AVAILABLE DATA:
□ □ □

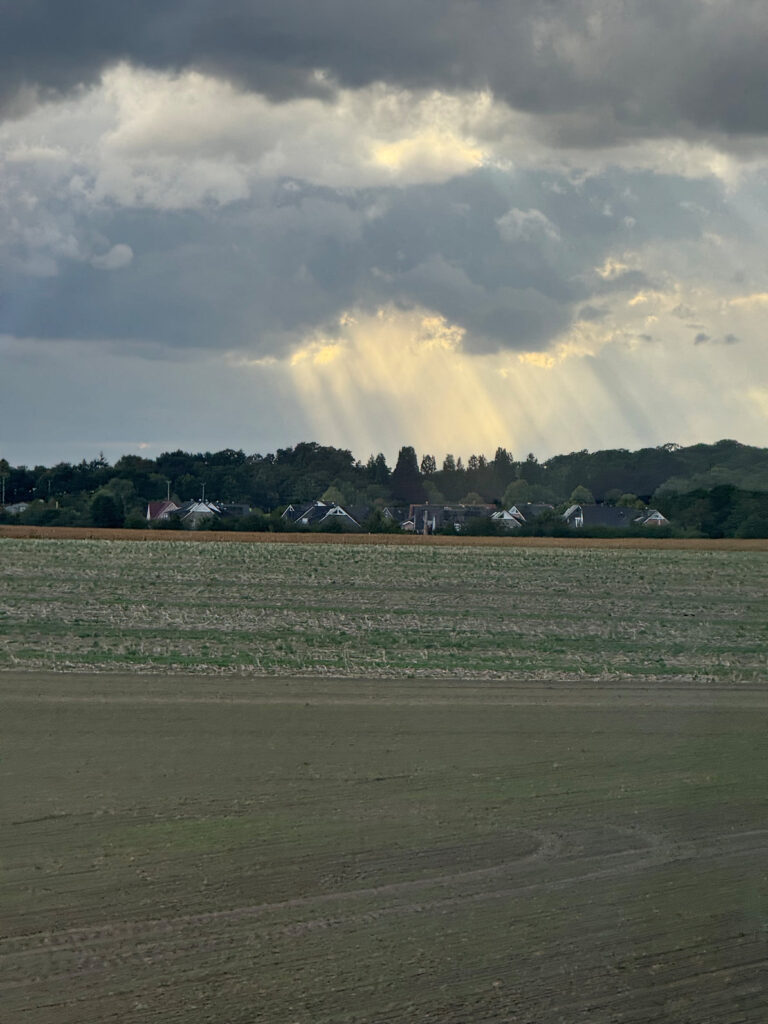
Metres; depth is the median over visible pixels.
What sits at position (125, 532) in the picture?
brown field
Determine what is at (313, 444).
tree line
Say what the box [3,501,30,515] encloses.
house
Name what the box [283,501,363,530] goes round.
house
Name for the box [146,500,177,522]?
house
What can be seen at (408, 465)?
tree
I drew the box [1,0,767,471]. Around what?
sky
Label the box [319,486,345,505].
tree
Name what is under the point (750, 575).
crop field
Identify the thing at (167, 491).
utility pole
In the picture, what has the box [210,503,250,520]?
house
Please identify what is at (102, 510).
tree
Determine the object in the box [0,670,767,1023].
plowed field
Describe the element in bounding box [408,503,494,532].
house
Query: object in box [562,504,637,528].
house
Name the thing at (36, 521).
shrub
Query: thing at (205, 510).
house
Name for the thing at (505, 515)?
house
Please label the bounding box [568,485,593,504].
tree
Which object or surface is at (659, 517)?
house
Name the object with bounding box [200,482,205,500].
utility pole
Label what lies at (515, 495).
tree
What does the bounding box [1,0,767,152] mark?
dark cloud
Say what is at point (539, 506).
house
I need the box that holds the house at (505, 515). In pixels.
[490,507,523,530]
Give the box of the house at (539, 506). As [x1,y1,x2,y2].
[507,502,552,522]
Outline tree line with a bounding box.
[0,438,767,533]
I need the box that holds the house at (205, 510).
[169,499,222,528]
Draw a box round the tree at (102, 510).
[89,492,123,527]
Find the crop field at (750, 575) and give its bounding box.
[0,537,767,682]
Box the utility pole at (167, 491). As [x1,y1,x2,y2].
[165,480,170,500]
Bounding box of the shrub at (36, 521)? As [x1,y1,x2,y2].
[12,501,66,526]
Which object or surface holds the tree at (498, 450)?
on the ground
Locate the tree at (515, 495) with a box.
[502,480,531,507]
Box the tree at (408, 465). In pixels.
[391,445,423,505]
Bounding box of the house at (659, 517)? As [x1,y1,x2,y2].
[634,509,668,527]
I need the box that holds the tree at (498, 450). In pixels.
[488,447,514,505]
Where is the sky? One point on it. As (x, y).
(536, 358)
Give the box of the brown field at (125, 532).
[0,525,766,550]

□ □ □

TASK STATEMENT: Everything in the records above must be repeated exactly, apart from the pictures.

OUTPUT FOR THIS TASK:
Metres; depth is the median over visible pixels.
What sits at position (125, 532) in the picture?
brown field
Determine what is at (313, 444).
tree line
Say what the box [3,501,30,515] encloses.
house
Name what the box [283,501,363,530] goes round.
house
Name for the box [146,500,177,522]?
house
What can be seen at (408, 465)?
tree
I drew the box [1,0,767,471]. Around what?
sky
Label the box [319,486,345,505].
tree
Name what is under the point (750, 575).
crop field
Identify the thing at (167, 491).
utility pole
In the picture, what has the box [210,503,250,520]?
house
Please identify what is at (102, 510).
tree
Determine the object in the box [0,670,767,1023].
plowed field
Describe the element in bounding box [408,503,494,532].
house
Query: object in box [562,504,637,528].
house
Name the thing at (36, 521).
shrub
Query: thing at (205, 510).
house
Name for the thing at (505, 515)?
house
Please label the bounding box [568,485,593,504].
tree
Which object or surface is at (659, 517)?
house
Name the object with bounding box [200,482,205,500].
utility pole
Label what lies at (515, 495).
tree
What does the bounding box [1,0,767,152] mark?
dark cloud
Say what is at point (539, 506).
house
I need the box that holds the house at (505, 515). In pixels.
[490,507,523,530]
Give the box of the house at (539, 506). As [x1,y1,x2,y2].
[507,502,552,522]
Outline tree line with a bounding box.
[0,438,767,533]
I need the box that holds the house at (205, 510).
[169,499,222,528]
Draw a box round the tree at (102, 510).
[89,492,123,527]
Find the crop field at (750, 575) and give its bounding box.
[0,537,767,682]
Box the utility pole at (167, 491). As [x1,y1,x2,y2].
[165,480,170,500]
Bounding box of the shrub at (36, 521)? As [x1,y1,x2,y2].
[12,501,66,526]
Which object or surface holds the tree at (498, 450)?
on the ground
Locate the tree at (515, 495) with a box.
[502,480,531,507]
Box the tree at (408, 465). In pixels.
[391,445,423,505]
Bounding box of the house at (659, 517)? As [x1,y1,x2,y2].
[634,509,668,527]
I need the box that holds the tree at (498, 450). In pixels.
[488,447,514,505]
Where is the sky? One point on it. As (x, y).
(536, 358)
Give the box of the brown field at (125, 532).
[0,525,766,550]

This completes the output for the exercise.